BEGIN Page text

Meghalaya

StateCommission

MA/4/2014

Shri. H.P. Oflyn Dohling - Complainant(s)

Versus

Meghalaya State Electricity Board. - Opp.Party(s)

Mr. S. Jindal

20 Jun 2014

ORDER

MEGHALAYA STATE CONSUMER DISPUTES REDRESSAL

COMMISSION: SHILLONG.

 

 

 

Misc. Case No. 4 of 2014

in Consumer Complaint No: 3 / 2006

with

Misc Case No. 5 of 2014

In Consumer Complaint No. 4 / 2006

 

 

 

Shri H.P. Oflyn Dohling                              ……………    Applicant / Complainant

 

 

                        -VS-

 

 

The Meghalaya State Electricity

Board & Another.                                        …………….    Opposite Parties

 

 

BEFORE

 

Hon’ble Mr. Justice P.K. Musahary (Retd.), President

&

Shri Ramesh Bawri, Senior Member

        

 

         

         For the Applicant                                : Shri Sandeep Jindal, Advocate

 

         For the Opposite Parties                    : Shri L. Shongwan, Advocate

        

         Date of order                                        : 25.07.2014                                          

                                                    

ORDER

 

1.         Per Shri Ramesh Bawri, Senior Member: The Complainant had filed similar Consumer Complaint Nos. 3 of 2006 and 4 of 2006 before this Commission wherein the Meghalaya State Electricity Board (MeSEB) and the Secretary, Meghalaya State Electricity Board had been arrayed as the Opposite Parties. The said Complaint was heard on several occasions but final orders are yet to be passed by this Commission.

END Page text
BEGIN Information given

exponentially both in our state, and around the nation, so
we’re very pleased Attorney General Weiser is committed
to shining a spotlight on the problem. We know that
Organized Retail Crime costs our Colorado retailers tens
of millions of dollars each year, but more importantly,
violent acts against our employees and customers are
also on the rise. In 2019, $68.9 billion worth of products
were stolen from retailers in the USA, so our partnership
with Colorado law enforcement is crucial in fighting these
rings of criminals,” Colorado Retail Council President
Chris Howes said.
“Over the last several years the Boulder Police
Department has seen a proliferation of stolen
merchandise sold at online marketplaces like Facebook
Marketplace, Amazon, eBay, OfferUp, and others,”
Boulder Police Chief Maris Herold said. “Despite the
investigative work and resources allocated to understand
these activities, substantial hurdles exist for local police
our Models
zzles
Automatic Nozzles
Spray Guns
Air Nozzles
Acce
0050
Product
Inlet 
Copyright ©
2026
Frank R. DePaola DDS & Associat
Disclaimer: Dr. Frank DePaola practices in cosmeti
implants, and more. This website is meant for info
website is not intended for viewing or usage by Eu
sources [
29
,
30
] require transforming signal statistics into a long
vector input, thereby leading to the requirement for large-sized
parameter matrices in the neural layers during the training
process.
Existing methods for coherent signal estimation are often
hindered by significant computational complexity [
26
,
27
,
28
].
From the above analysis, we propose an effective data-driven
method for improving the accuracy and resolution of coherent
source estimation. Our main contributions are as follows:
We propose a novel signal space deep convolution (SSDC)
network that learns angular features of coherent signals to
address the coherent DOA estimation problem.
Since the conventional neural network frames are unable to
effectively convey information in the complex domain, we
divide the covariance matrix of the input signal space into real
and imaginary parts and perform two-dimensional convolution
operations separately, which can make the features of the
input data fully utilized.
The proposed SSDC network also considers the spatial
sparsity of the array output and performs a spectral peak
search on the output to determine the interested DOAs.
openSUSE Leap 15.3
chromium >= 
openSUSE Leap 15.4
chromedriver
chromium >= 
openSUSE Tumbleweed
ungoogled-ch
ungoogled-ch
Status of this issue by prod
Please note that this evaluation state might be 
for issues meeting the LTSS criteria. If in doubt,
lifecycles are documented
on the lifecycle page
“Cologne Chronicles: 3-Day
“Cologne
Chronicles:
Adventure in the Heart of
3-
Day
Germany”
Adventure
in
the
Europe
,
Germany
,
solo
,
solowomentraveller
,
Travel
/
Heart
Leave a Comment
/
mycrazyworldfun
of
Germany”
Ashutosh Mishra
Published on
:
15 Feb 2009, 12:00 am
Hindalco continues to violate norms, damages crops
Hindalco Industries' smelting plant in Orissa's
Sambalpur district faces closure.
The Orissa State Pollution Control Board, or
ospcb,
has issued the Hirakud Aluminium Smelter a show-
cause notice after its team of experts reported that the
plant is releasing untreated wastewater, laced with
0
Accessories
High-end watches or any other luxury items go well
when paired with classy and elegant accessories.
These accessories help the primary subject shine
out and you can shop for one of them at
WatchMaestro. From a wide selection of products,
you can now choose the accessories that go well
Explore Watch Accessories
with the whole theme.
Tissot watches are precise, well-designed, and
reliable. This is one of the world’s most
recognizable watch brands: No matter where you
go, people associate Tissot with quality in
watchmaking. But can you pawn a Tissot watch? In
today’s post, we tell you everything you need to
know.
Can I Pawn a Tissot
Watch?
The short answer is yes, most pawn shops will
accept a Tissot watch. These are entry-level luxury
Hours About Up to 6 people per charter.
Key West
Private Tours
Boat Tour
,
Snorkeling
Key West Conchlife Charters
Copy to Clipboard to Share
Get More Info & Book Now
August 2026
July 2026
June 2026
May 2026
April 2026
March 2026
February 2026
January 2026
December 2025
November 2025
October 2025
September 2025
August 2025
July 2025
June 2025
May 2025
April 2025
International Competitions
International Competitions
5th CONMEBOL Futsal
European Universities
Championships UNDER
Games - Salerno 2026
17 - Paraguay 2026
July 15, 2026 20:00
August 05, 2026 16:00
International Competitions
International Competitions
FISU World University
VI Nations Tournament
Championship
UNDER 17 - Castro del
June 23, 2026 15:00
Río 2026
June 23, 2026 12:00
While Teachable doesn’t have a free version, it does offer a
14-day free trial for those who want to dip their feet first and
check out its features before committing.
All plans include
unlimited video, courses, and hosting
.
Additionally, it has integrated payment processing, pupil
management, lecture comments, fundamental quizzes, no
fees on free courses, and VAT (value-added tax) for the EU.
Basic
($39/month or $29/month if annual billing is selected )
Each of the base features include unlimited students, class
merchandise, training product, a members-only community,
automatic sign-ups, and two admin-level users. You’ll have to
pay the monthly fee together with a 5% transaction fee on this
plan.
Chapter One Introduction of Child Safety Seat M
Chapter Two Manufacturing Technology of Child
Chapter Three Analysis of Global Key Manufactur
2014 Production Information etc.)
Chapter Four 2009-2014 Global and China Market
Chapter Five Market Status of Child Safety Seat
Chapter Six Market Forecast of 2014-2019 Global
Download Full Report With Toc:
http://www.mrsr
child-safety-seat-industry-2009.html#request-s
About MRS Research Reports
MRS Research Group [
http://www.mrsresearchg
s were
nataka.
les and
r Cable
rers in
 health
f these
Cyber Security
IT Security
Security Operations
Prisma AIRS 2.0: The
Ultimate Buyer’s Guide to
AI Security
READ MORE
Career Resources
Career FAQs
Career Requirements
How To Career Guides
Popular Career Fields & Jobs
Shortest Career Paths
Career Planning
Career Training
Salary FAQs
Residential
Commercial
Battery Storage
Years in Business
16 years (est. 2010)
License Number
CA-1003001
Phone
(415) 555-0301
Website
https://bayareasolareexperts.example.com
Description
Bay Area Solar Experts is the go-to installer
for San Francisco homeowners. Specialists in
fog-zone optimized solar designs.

END Information given

__Activity list__.
1. From the Meghalaya commission order, return the passage that begins with the words containing "1.         Per Shri" and ends with "by this Commission.", copied verbatim.
2. Take the Meghalaya commission order further, writing on from its final sentence.

__Written responses__.
1.
1.         Per Shri Ramesh Bawri, Senior Member: The Complainant had filed similar Consumer Complaint Nos. 3 of 2006 and 4 of 2006 before this Commission wherein the Meghalaya State Electricity Board (MeSEB) and the Secretary, Meghalaya State Electricity Board had been arrayed as the Opposite Parties. The said Complaint was heard on several occasions but final orders are yet to be passed by this Commission.

2.
 

2.         The Complainant / Applicant has now filed the instant identical Applications stating that  it had recently come to his  knowledge  that, meanwhile, the Meghalaya State Electricity Board has been corporatized and a new entity under the name and Style of Meghalaya Power Distribution Corporation Limited (MePDCL) has been formed, Further, that the interest of MeSEB had been assigned / created and devolved upon  the said Meghalaya Power Distribution Corporation Limited during the pendency of the Complaint before any final order being passed in the said Complaint. It is further stated that the presence of Meghalaya Power Distribution Corporation Limited is necessary in order to enable this  Commission to effectually and completely adjudicate upon and settle all the questions involved in the Complaint and that, in this view of the matter and in the interests of justice, unless Meghalaya Power Distribution Corporation Limited and the Secretary, Meghalaya Power Distribution Corporation Limited are joined as Opposite Parties in the Complaint substituting and/or striking out the names of Meghalaya State Electricity Board and Secretary, Meghalaya State Electricity Board, any order rendered by this  Commission is likely to be rendered infructuous.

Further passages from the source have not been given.